So, this is entirely anecdotal, but it seems to me like it’s getting real with Covid lately. I know it has been intense in many parts of the country over the last six months, but it seems a bit more unavoidable lately. We’ve been treating it as a clear and present danger in New Mexico, but a part of me kept thinking like Luke Skywalker. It’s all such a long way from here.
I had guilty thoughts about Covid in those first months. I was treating it like it was real, but I kept thinking, did I actually know anyone who had been sick? Did I know anyone who had even tested positive? I certainly didn’t know anyone who had died. Then this last month, we had a nurse come by to do assessments for life insurance. No, we aren’t worried about dying from Covid. The only correlation to the pandemic was that I finally had time to make the arrangements. Over the conversation, the nurse told me her mother had died due to Covid. I realized that was the first even second-degree connection I had found with a Covid death.

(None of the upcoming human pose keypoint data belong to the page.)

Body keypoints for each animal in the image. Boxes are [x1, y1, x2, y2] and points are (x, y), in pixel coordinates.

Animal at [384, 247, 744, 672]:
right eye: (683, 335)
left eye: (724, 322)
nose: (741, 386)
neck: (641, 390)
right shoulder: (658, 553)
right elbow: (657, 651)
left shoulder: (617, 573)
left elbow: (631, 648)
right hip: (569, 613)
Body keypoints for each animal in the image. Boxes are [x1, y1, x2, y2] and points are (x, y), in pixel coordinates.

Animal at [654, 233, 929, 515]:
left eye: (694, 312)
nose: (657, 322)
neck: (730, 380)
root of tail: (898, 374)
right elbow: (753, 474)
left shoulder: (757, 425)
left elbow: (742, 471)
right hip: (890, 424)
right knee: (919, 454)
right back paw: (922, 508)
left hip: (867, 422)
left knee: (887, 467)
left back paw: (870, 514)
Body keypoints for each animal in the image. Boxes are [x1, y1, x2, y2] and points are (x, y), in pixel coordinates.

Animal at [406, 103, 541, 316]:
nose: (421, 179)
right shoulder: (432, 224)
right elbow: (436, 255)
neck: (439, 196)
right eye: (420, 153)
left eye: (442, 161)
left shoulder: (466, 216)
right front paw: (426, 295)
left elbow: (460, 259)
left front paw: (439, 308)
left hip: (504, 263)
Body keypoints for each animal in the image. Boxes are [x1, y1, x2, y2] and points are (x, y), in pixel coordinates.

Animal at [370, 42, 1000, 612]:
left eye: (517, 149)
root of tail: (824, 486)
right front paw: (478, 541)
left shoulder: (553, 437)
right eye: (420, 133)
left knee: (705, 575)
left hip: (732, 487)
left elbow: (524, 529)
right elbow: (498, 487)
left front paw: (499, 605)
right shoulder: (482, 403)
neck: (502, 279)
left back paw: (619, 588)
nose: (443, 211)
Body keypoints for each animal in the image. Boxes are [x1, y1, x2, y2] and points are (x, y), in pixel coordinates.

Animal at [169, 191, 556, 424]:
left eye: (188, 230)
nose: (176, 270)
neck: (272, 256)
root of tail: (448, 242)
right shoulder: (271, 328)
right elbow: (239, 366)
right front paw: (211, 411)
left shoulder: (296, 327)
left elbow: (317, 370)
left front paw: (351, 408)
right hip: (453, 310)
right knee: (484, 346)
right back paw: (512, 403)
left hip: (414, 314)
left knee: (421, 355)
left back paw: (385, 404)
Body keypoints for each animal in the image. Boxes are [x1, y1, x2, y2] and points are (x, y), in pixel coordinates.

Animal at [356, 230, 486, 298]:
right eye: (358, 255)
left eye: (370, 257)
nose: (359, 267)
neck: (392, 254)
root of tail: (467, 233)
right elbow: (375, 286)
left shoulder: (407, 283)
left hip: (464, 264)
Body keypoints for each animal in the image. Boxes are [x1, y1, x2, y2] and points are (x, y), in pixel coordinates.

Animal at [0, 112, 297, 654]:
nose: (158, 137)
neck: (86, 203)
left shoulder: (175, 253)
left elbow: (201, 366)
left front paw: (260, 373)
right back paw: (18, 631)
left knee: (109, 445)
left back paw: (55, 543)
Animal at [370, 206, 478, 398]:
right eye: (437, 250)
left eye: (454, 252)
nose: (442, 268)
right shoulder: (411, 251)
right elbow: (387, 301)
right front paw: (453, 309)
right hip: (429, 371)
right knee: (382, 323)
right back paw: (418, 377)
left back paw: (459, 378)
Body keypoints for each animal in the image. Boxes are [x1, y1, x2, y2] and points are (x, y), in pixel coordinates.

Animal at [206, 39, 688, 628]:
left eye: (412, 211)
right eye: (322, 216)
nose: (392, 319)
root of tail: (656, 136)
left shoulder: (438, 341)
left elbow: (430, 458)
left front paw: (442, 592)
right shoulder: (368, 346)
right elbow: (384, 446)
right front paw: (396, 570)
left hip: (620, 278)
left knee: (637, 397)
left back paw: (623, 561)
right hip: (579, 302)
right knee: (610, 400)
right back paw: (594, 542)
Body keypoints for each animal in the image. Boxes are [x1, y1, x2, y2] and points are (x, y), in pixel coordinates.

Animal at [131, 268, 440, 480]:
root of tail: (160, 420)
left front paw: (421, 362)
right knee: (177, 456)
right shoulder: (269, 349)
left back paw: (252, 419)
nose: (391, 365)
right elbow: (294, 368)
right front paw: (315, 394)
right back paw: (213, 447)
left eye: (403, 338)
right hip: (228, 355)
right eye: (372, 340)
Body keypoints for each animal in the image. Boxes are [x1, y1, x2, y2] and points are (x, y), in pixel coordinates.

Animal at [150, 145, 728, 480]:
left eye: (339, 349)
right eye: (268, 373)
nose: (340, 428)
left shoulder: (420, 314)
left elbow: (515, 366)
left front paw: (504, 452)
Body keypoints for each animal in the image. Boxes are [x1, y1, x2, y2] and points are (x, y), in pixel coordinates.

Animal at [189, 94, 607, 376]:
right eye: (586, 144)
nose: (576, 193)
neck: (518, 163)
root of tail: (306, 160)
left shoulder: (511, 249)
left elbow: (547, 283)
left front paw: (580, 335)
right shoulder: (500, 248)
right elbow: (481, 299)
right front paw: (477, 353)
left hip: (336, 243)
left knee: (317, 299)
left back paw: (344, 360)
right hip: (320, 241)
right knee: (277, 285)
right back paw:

But in the last three weeks, it has hit home a bit more. Our babysitter tested positive, and we were lucky not to have anyone else in the family get it. Once we heard she had been exposed, we immediately told her to stay out, got ourselves tested and warned the kids’ school. As a precaution, she had been wearing a mask when driving, and I’d like to think that was the deciding factor in protecting the kids. It gives some illusion of control.
What we couldn’t control was the fallout. We had to tell the school of course, so that meant a two-week quarantine order for our family. This was when I was just getting over the months of quarantine dating back to March. I love my little monkeys to death but being stuck in the house for even longer was not productive or enjoyable for anyone. Day care was not an option if there was even a chance they might have been exposed to the virus. We went into emergency planning mode. I considered just knocking off and taking them to visit grandma until the start of the next school session in late October. In the end, I decided to bite the bullet and just have them at home.
It wasn’t that bad of course. Once I settled down and became a rational being once again, I realized we only had eight school days to get through. I resisted thinking of it in terms of hours, minutes, and seconds. We watched TV, zoomed with friends, and generally recapitulated those halcyon days of absolute quarantine from the spring.
But when the day came to go back, it wasn’t over. We got an email the night before they were to return saying that a teacher had been exposed. I could only send back one of my kids. Then another email came the next day saying that we couldn’t even do that. School would be closed until the fall session. We were planning a trip to see grandma (in a green zone by New Mexico law), so I thought I would change our flights to a bit earlier. United supposedly has a no-change-fee policy. When I tried to invoke it, they happily informed me that I would only be on the hook for a four-hundred dollar per person fare difference. Thanks, United!
I decided to stay and weather the storm at home. There are only five more school days until our trip. I can do it. I won’t say my mental state has been top shelf, but I’m getting through the final stretch. The last straw in Covid seeming manifest has been the revelation that Donald Trump has it. My first thought was to remember the scene in The Stand where even the president gets the Superflu. If we can’t protect the chief executive, who can we protect, right?
But the guy wasn’t doing anything to protect himself or anyone around him. He created a culture of going without masks and even went so far as to make fun of Joe Biden for his distancing measures. Like a lot of things with the administration, the positive policy has been less dangerous than the example set. Millions of Americans are exposing themselves by not wearing masks because of a culture that only lib-tards wear them. I’ve been continuing to live my life during the pandemic, but wearing a mask seems like a bare minimum, with very little cost. When we were driving through Wyoming this summer, we got dirty looks from people because of our masks. Why? Who does it hurt?
Anyway, regardless of how little the president has done to avoid the virus, it still marks a saturation point to me that he caught it, that my babysitter caught it, that teachers at my children’s school got it. For months, our actions have just been precaution, or solidarity with more heavily hit areas. Now that has changed. Even out here in the Outer Rim Territories Covid has become a manifest reality.